• [What you need to do]: Please write out every line of text in the records below word for word, leaving the pictures out of your answer.

Collected data:

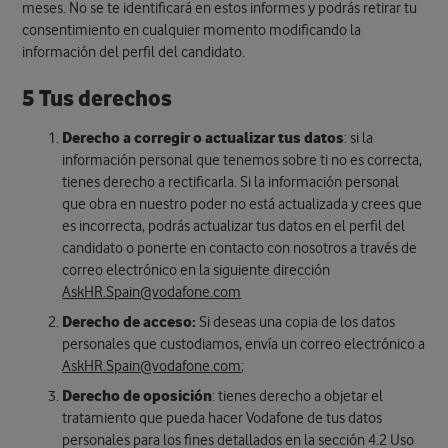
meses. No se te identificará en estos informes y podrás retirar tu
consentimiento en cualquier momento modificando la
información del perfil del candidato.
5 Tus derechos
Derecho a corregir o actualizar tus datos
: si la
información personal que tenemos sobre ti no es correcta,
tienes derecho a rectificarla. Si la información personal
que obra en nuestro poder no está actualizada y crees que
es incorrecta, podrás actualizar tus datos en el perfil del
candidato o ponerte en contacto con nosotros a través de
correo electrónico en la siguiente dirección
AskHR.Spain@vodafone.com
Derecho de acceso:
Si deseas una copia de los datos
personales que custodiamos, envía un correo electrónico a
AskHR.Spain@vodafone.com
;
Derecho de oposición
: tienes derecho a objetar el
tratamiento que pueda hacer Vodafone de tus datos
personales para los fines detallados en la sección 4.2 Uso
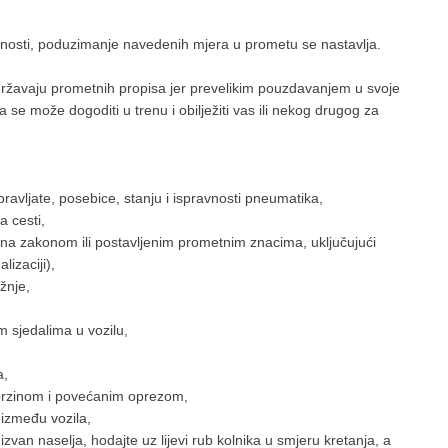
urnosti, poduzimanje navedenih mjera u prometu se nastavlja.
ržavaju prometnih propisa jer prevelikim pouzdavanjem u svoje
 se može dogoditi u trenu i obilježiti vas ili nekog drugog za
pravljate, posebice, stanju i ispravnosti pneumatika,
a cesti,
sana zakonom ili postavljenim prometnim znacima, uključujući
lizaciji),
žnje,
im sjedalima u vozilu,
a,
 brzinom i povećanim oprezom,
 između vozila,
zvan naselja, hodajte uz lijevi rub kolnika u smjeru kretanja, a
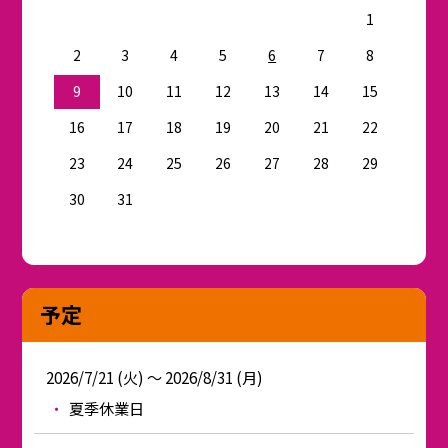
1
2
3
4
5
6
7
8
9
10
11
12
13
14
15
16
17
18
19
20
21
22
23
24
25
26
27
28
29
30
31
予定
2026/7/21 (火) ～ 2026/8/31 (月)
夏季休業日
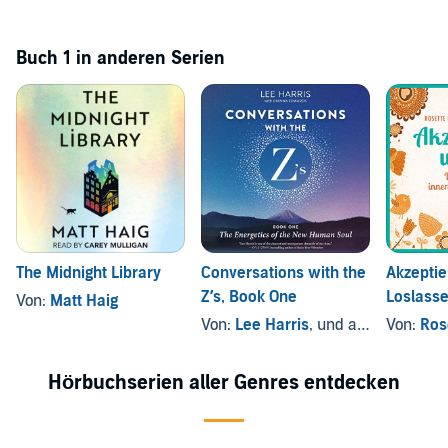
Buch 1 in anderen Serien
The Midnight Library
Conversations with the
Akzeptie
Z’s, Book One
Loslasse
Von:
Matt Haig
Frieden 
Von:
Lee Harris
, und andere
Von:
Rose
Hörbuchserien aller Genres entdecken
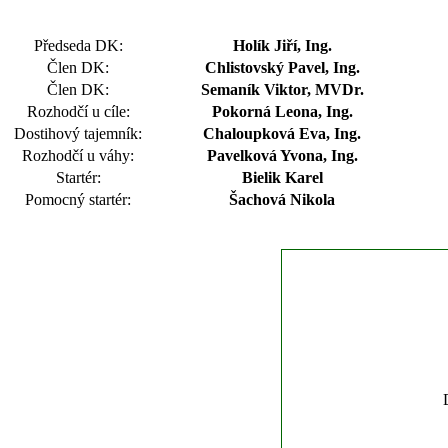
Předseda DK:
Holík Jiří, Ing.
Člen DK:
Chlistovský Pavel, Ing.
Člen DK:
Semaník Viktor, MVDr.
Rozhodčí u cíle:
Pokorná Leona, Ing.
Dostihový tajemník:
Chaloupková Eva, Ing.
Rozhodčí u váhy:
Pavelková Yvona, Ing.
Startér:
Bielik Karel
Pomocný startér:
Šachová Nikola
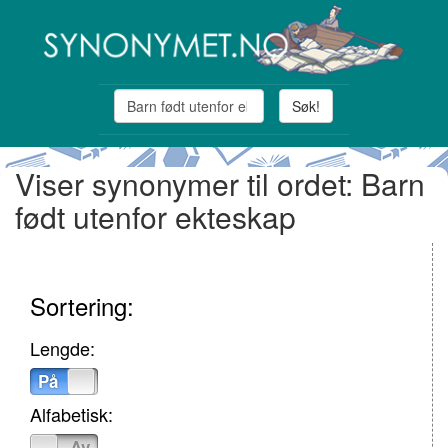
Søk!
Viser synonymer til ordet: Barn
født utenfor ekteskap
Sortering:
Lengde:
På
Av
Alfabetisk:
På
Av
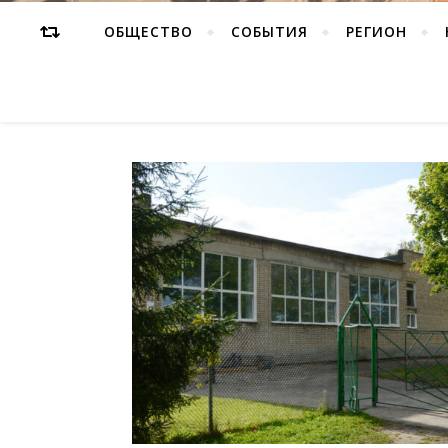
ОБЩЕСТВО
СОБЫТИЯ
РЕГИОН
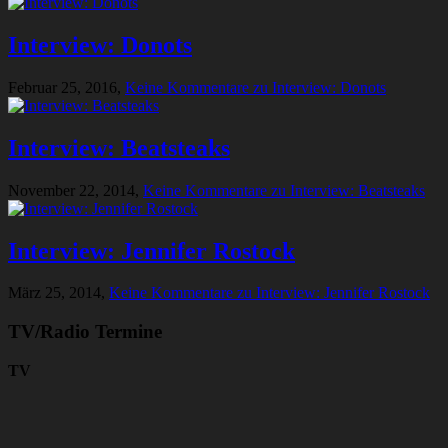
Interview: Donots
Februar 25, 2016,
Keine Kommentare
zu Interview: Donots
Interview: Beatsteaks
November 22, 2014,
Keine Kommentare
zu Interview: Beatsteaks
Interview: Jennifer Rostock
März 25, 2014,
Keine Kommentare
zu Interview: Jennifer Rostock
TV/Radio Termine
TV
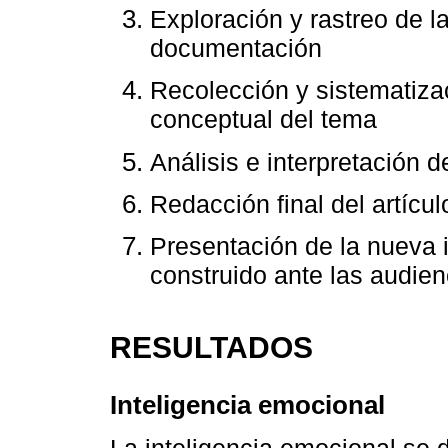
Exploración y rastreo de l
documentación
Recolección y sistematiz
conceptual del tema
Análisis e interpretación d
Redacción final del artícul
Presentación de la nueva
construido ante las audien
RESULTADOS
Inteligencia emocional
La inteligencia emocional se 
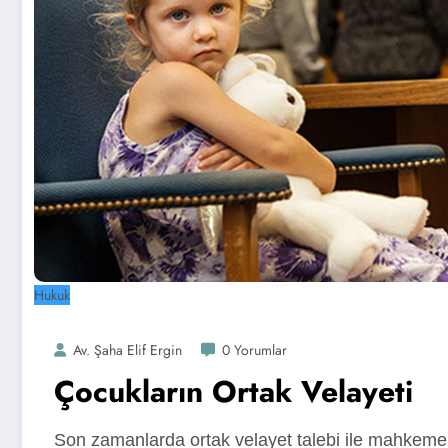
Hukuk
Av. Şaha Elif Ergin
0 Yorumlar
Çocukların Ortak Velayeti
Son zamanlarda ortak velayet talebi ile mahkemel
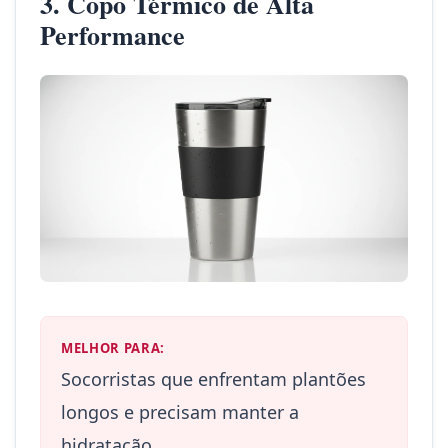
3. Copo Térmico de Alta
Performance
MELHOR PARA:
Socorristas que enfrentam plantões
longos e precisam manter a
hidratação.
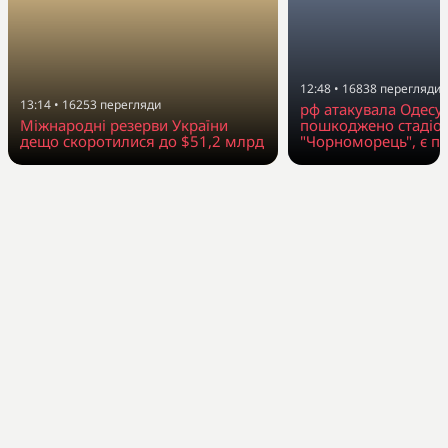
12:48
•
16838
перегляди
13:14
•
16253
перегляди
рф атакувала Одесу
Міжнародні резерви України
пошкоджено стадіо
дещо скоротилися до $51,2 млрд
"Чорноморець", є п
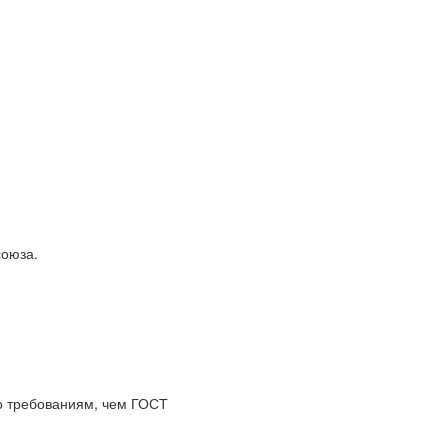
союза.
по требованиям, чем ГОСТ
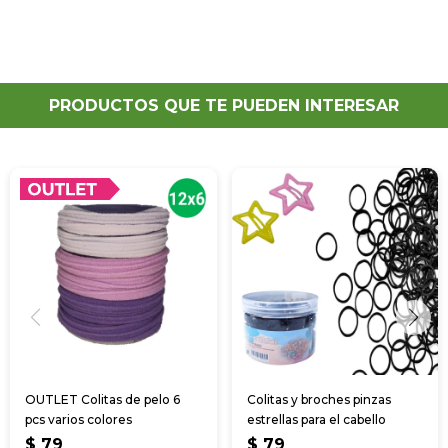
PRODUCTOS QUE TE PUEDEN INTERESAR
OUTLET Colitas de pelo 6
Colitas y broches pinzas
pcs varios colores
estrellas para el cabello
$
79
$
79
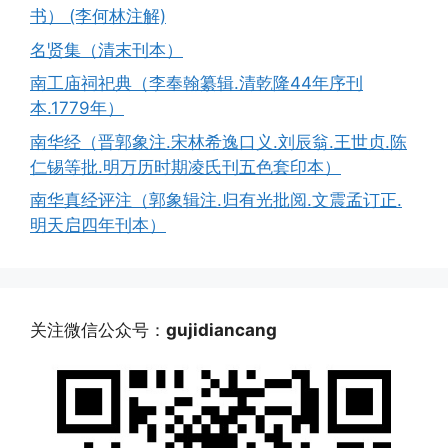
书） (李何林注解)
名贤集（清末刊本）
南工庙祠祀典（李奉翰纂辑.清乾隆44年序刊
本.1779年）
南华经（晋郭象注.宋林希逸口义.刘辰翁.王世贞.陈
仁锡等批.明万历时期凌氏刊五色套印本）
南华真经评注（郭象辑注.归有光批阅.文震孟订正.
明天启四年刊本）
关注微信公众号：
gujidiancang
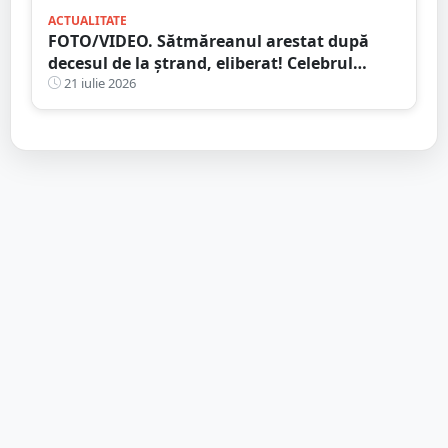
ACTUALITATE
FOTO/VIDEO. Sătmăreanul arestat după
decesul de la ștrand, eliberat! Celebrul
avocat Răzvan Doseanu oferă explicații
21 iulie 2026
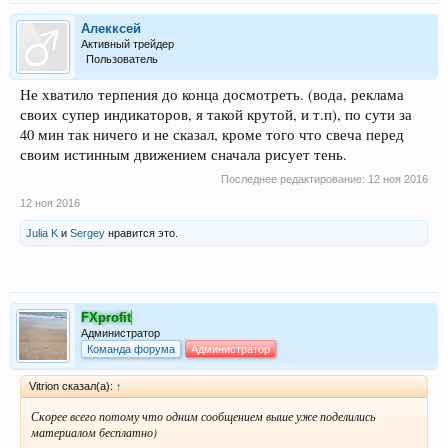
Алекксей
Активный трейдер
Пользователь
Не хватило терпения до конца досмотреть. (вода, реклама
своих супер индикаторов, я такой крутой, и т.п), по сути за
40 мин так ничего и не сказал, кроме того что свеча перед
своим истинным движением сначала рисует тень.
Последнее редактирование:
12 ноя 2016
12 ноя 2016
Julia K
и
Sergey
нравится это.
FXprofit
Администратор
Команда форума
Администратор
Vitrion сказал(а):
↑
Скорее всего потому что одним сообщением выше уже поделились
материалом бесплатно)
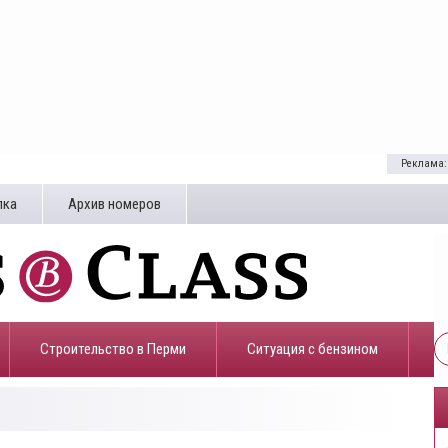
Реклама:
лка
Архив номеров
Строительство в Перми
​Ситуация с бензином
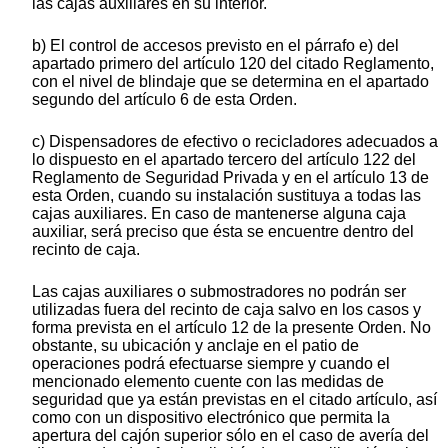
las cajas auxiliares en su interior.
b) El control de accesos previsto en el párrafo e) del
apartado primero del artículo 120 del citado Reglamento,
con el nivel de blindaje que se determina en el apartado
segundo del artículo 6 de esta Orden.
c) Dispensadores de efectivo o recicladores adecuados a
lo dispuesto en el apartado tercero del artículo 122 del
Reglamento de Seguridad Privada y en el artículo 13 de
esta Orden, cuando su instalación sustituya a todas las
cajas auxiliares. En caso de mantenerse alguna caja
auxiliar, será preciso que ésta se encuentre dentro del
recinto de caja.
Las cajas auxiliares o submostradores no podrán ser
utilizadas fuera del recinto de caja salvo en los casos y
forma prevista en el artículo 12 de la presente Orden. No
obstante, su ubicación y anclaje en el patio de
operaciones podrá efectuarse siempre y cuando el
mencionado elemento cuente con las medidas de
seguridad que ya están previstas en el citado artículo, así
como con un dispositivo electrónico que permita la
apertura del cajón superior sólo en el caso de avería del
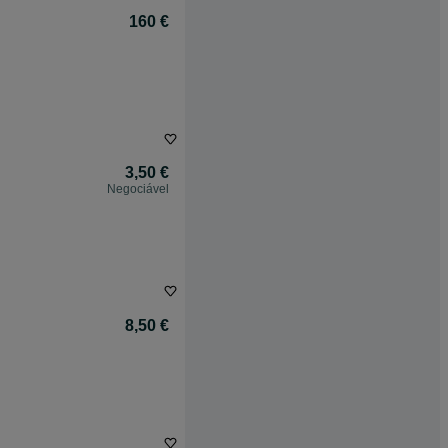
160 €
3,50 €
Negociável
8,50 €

• [Solution to the exercise]:
meses. No se te identificará en estos informes y podrás retirar tu
consentimiento en cualquier momento modificando la
información del perfil del candidato.
5 Tus derechos
Derecho a corregir o actualizar tus datos
: si la
información personal que tenemos sobre ti no es correcta,
tienes derecho a rectificarla. Si la información personal
que obra en nuestro poder no está actualizada y crees que
es incorrecta, podrás actualizar tus datos en el perfil del
candidato o ponerte en contacto con nosotros a través de
correo electrónico en la siguiente dirección
AskHR.Spain@vodafone.com
Derecho de acceso:
Si deseas una copia de los datos
personales que custodiamos, envía un correo electrónico a
AskHR.Spain@vodafone.com
;
Derecho de oposición
: tienes derecho a objetar el
tratamiento que pueda hacer Vodafone de tus datos
personales para los fines detallados en la sección 4.2 Uso
urnosti, poduzimanje navedenih mjera u prometu se nastavlja.
ržavaju prometnih propisa jer prevelikim pouzdavanjem u svoje
 se može dogoditi u trenu i obilježiti vas ili nekog drugog za
pravljate, posebice, stanju i ispravnosti pneumatika,
a cesti,
sana zakonom ili postavljenim prometnim znacima, uključujući
lizaciji),
žnje,
im sjedalima u vozilu,
a,
 brzinom i povećanim oprezom,
 između vozila,
zvan naselja, hodajte uz lijevi rub kolnika u smjeru kretanja, a
1
2
3
4
5
6
7
8
9
10
11
12
13
14
15
16
17
18
19
20
21
22
23
24
25
26
27
28
29
30
31
予定
2026/7/21 (火) ～ 2026/8/31 (月)
夏季休業日
Buch 1 in anderen Serien
The Midnight Library
Conversations with the
Akzeptie
Z’s, Book One
Loslasse
Von:
Matt Haig
Frieden 
Von:
Lee Harris
, und andere
Von:
Rose
Hörbuchserien aller Genres entdecken
Předseda DK:
Holík Jiří, Ing.
Člen DK:
Chlistovský Pavel, Ing.
Člen DK:
Semaník Viktor, MVDr.
Rozhodčí u cíle:
Pokorná Leona, Ing.
Dostihový tajemník:
Chaloupková Eva, Ing.
Rozhodčí u váhy:
Pavelková Yvona, Ing.
Startér:
Bielik Karel
Pomocný startér:
Šachová Nikola
Søk!
Viser synonymer til ordet: Barn
født utenfor ekteskap
Sortering:
Lengde:
På
Av
Alfabetisk:
På
Av
ОБЩЕСТВО
СОБЫТИЯ
РЕГИОН
Interview: Donots
Februar 25, 2016,
Keine Kommentare
zu Interview: Donots
Interview: Beatsteaks
November 22, 2014,
Keine Kommentare
zu Interview: Beatsteaks
Interview: Jennifer Rostock
März 25, 2014,
Keine Kommentare
zu Interview: Jennifer Rostock
TV/Radio Termine
TV
Exploración y rastreo de l
documentación
Recolección y sistematiz
conceptual del tema
Análisis e interpretación d
Redacción final del artícul
Presentación de la nueva
construido ante las audien
RESULTADOS
Inteligencia emocional
La inteligencia emocional se 
Hukuk
Av. Şaha Elif Ergin
0 Yorumlar
Çocukların Ortak Velayeti
Son zamanlarda ortak velayet talebi ile mahkemel
3. Copo Térmico de Alta
Performance
MELHOR PARA:
Socorristas que enfrentam plantões
longos e precisam manter a
hidratação.
12:48
•
16838
перегляди
13:14
•
16253
перегляди
рф атакувала Одесу
Міжнародні резерви України
пошкоджено стадіо
дещо скоротилися до $51,2 млрд
"Чорноморець", є п
союза.
по требованиям, чем ГОСТ
PRODUCTOS QUE TE PUEDEN INTERESAR
OUTLET Colitas de pelo 6
Colitas y broches pinzas
pcs varios colores
estrellas para el cabello
$
79
$
79
书） (李何林注解)
名贤集（清末刊本）
南工庙祠祀典（李奉翰纂辑.清乾隆44年序刊
本.1779年）
南华经（晋郭象注.宋林希逸口义.刘辰翁.王世贞.陈
仁锡等批.明万历时期凌氏刊五色套印本）
南华真经评注（郭象辑注.归有光批阅.文震孟订正.
明天启四年刊本）
关注微信公众号：
gujidiancang
ACTUALITATE
FOTO/VIDEO. Sătmăreanul arestat după
decesul de la ștrand, eliberat! Celebrul
avocat Răzvan Doseanu oferă explicații
21 iulie 2026
Алекксей
Активный трейдер
Пользователь
Не хватило терпения до конца досмотреть. (вода, реклама
своих супер индикаторов, я такой крутой, и т.п), по сути за
40 мин так ничего и не сказал, кроме того что свеча перед
своим истинным движением сначала рисует тень.
Последнее редактирование:
12 ноя 2016
12 ноя 2016
Julia K
и
Sergey
нравится это.
FXprofit
Администратор
Команда форума
Администратор
Vitrion сказал(а):
↑
Скорее всего потому что одним сообщением выше уже поделились
материалом бесплатно)
Реклама:
лка
Архив номеров
Строительство в Перми
​Ситуация с бензином
las cajas auxiliares en su interior.
b) El control de accesos previsto en el párrafo e) del
apartado primero del artículo 120 del citado Reglamento,
con el nivel de blindaje que se determina en el apartado
segundo del artículo 6 de esta Orden.
c) Dispensadores de efectivo o recicladores adecuados a
lo dispuesto en el apartado tercero del artículo 122 del
Reglamento de Seguridad Privada y en el artículo 13 de
esta Orden, cuando su instalación sustituya a todas las
cajas auxiliares. En caso de mantenerse alguna caja
auxiliar, será preciso que ésta se encuentre dentro del
recinto de caja.
Las cajas auxiliares o submostradores no podrán ser
utilizadas fuera del recinto de caja salvo en los casos y
forma prevista en el artículo 12 de la presente Orden. No
obstante, su ubicación y anclaje en el patio de
operaciones podrá efectuarse siempre y cuando el
mencionado elemento cuente con las medidas de
seguridad que ya están previstas en el citado artículo, así
como con un dispositivo electrónico que permita la
apertura del cajón superior sólo en el caso de avería del
160 €
3,50 €
Negociável
8,50 €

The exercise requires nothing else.